Being so fully formed – with a perfect concept, aesthetic and choreography in place from the off – caused creative friction in the band over time. “You’ve got a body of work informed by a whole manifesto and philosophy,” says Casale. “Do you let go and move on to the next thing? You want change, otherwise you’re stale, but you don’t want to be contrived.”

By the release of 1984’s very synth-pop album, Shout, the band had bought a Fairlight and were experimenting with sampling. By 1984’s very synth-pop album, Shout, the band were using a state-of-the-art digital sampler. “I wasn’t on board,” Casale reflects. “Devo was about humans being so tight they sounded like a machine, but by then it really was machines, so the soul was gone.”

In 1991, with ever-decreasing returns on records, and tensions flaring, the band broke up. However, just as they were hanging up their hazmat suits and preparing to fall into historical obscurity, their legacy was kept alive by the most unlikely of eras: grunge. “Of all the bands who came from the underground and made it in the mainstream, Devo were the most challenging and subversive of all,” declared Kurt Cobain. Nirvana covered the band, as did Pearl Jam, the Flaming Lips, Moby and Rage Against the Machine.
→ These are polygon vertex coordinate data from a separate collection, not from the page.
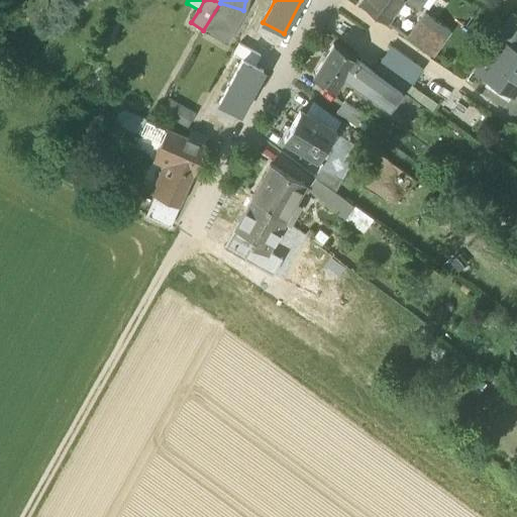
[(396,11),(403,0),(364,0),(360,5),(387,23),(390,19),(392,21),(398,12),(396,11)]
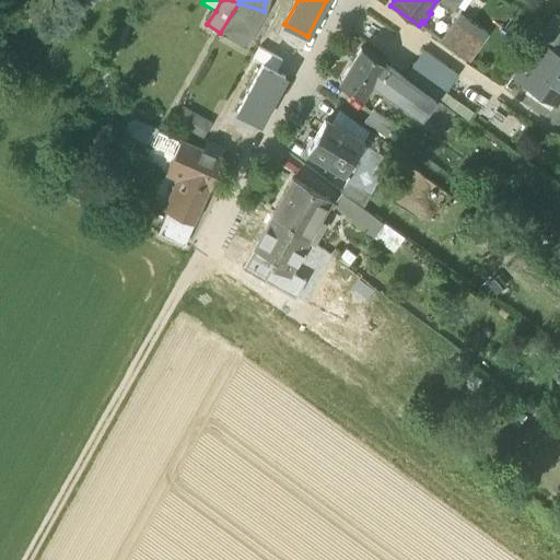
[(436,0),(455,12),(462,0),(436,0)]
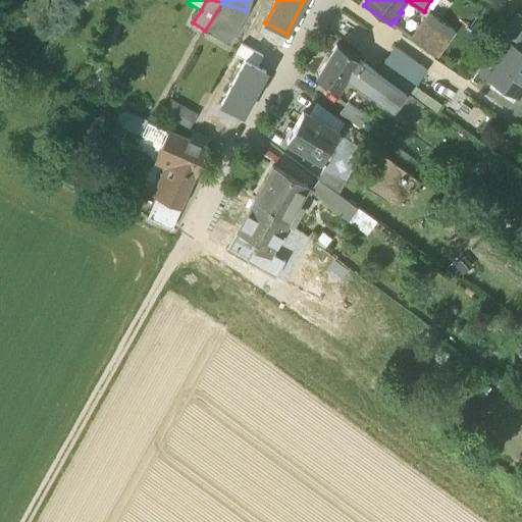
[(246,10),(222,3),(205,31),(225,43),(246,10)]
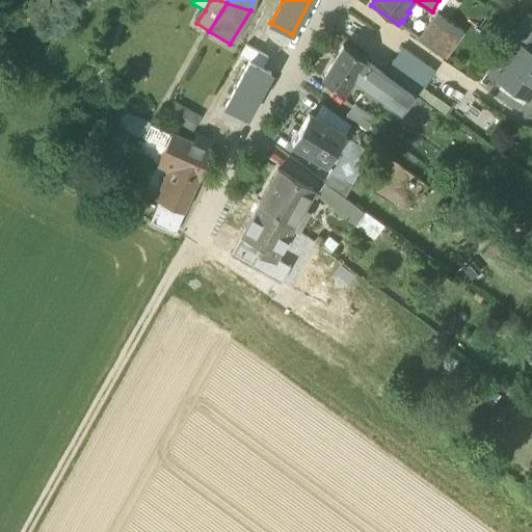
[(419,40),(445,58),(463,32),(437,14),(419,40)]
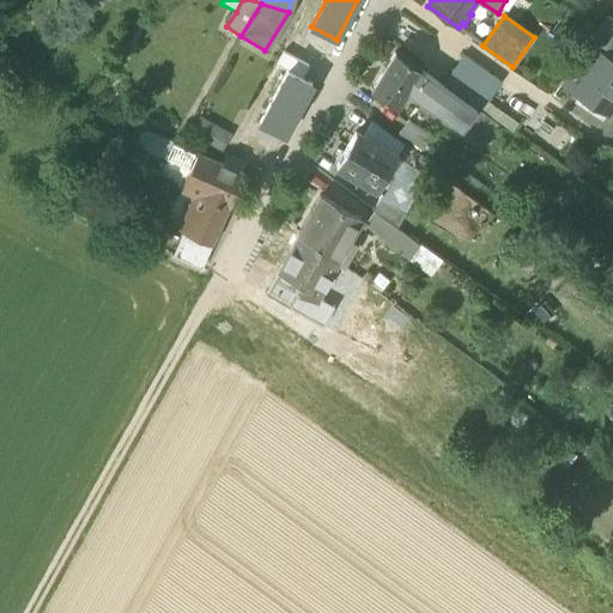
[(580,95),(608,114),(612,107),(612,19),(607,17),(562,84),(580,95)]
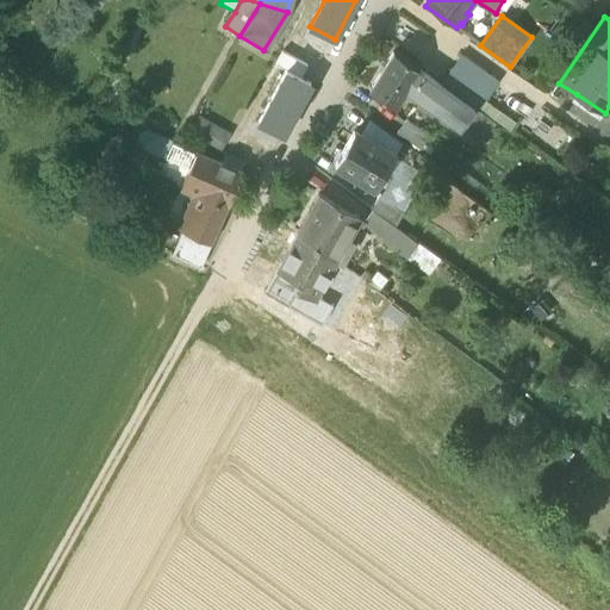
[(274,64),(286,70),(299,78),(306,66),(280,51),(274,64)]
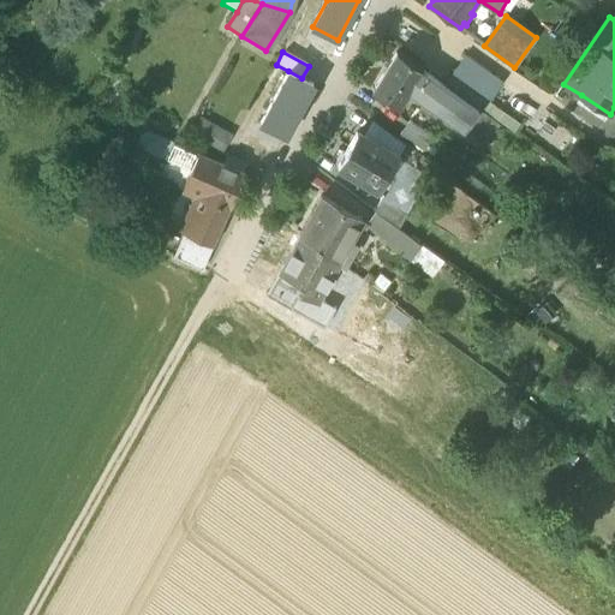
[(410,91),(415,94),(427,76),(396,54),(374,91),(399,108),(410,91)]
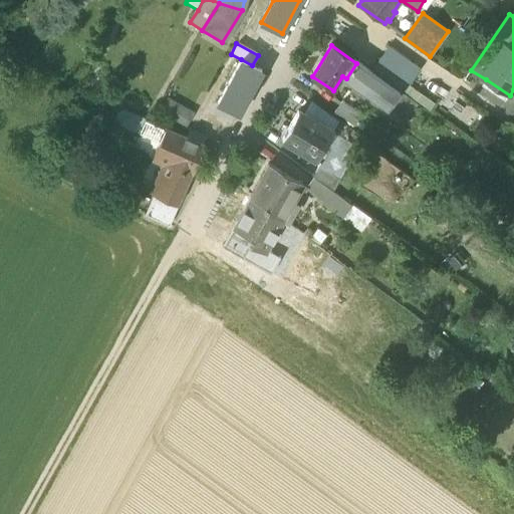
[(389,46),(378,61),(407,82),(418,67),(389,46)]
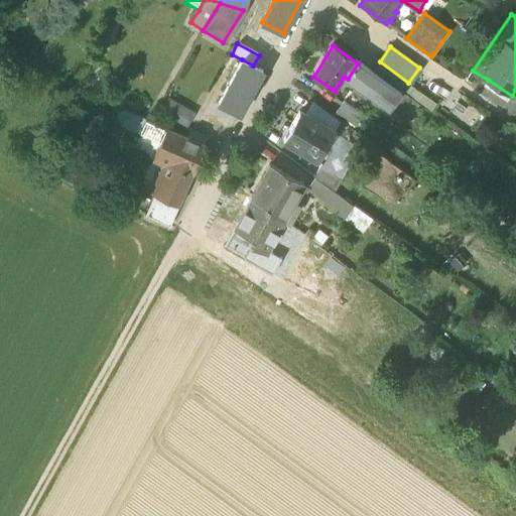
[(253,66),(242,59),(219,104),(239,115),(263,71),(253,66)]
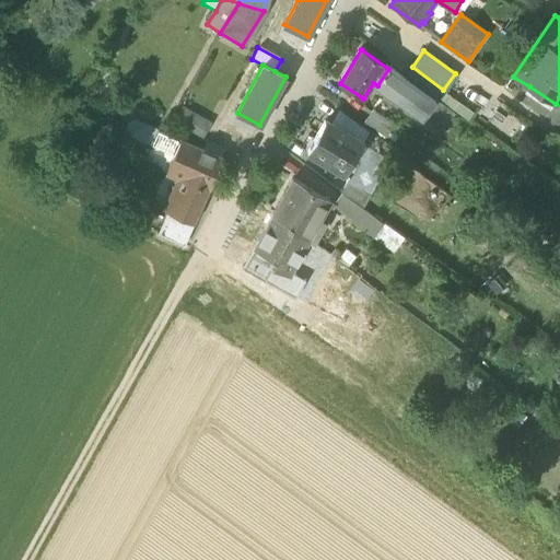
[(436,100),(443,90),(412,67),(405,77),(436,100)]
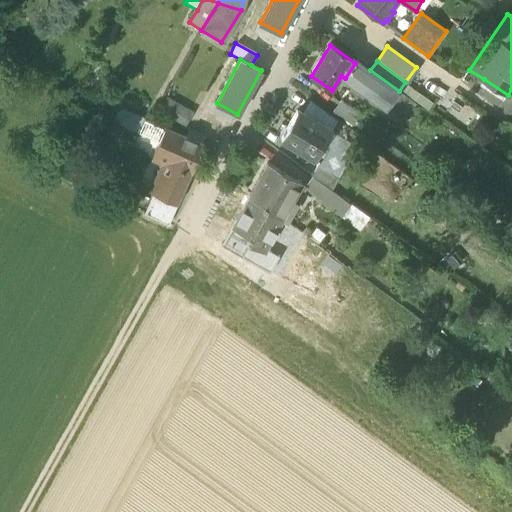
[(345,78),(386,109),(397,93),(355,63),(345,78)]
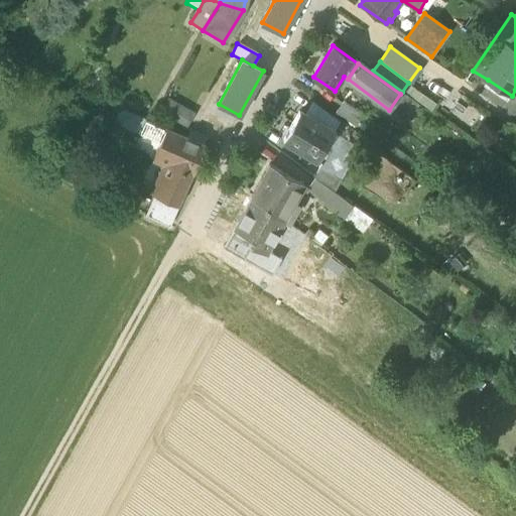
[(508,102),(512,96),(488,80),(484,87),(508,102)]
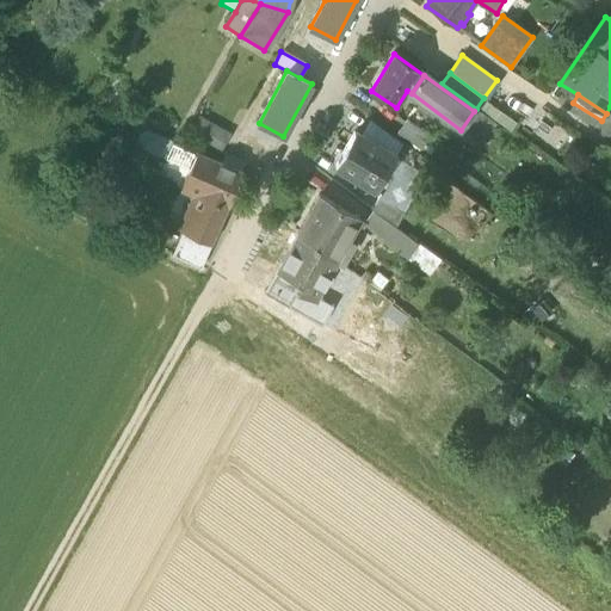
[(476,109),(488,117),(497,124),(507,131),(514,121),(483,98),(476,109)]
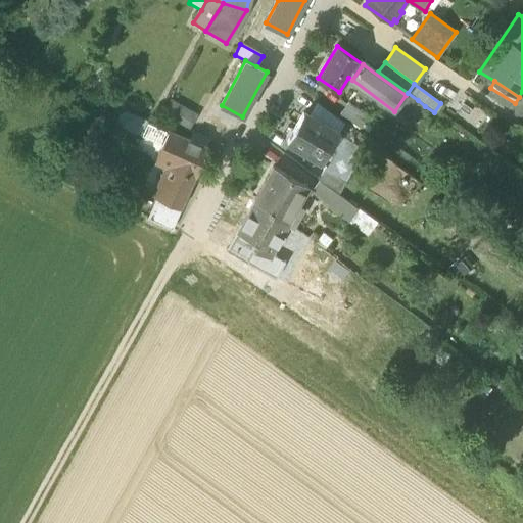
[(408,93),(406,95),(394,111),(401,115),(406,119),(418,100),(408,93)]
Devo reformed in 1996 and toured on several occasions, releasing just one more album – 2010’s Something for Everybody. In 2013, Myers died of stomach cancer, while Bob Casale died a year later of heart failure.

And while Devo may be saying farewell to touring, it’s not entirely the end. A new box set of rarities, Art Devo 1973-1977, is coming in September along with a documentary in production by Tiger King director Chris Smith. However, there’s no sloppy sentiment about retiring from performing from Mothersbaugh. “I’m looking forward to 2073,” he jokes. “We’ll play 100th anniversary Devo shows and then maybe retire.”

Casale, however, is more mournful. “I’m in denial,” he says softly. “Because I love performing and I’ll hate to see it go. It was part of Devo’s DNA. But we did as well as we could, for as long as we could.”

Devo play Hammersmith Apollo, London, 19 August; Art Devo 1973-1977 is released on 8 September.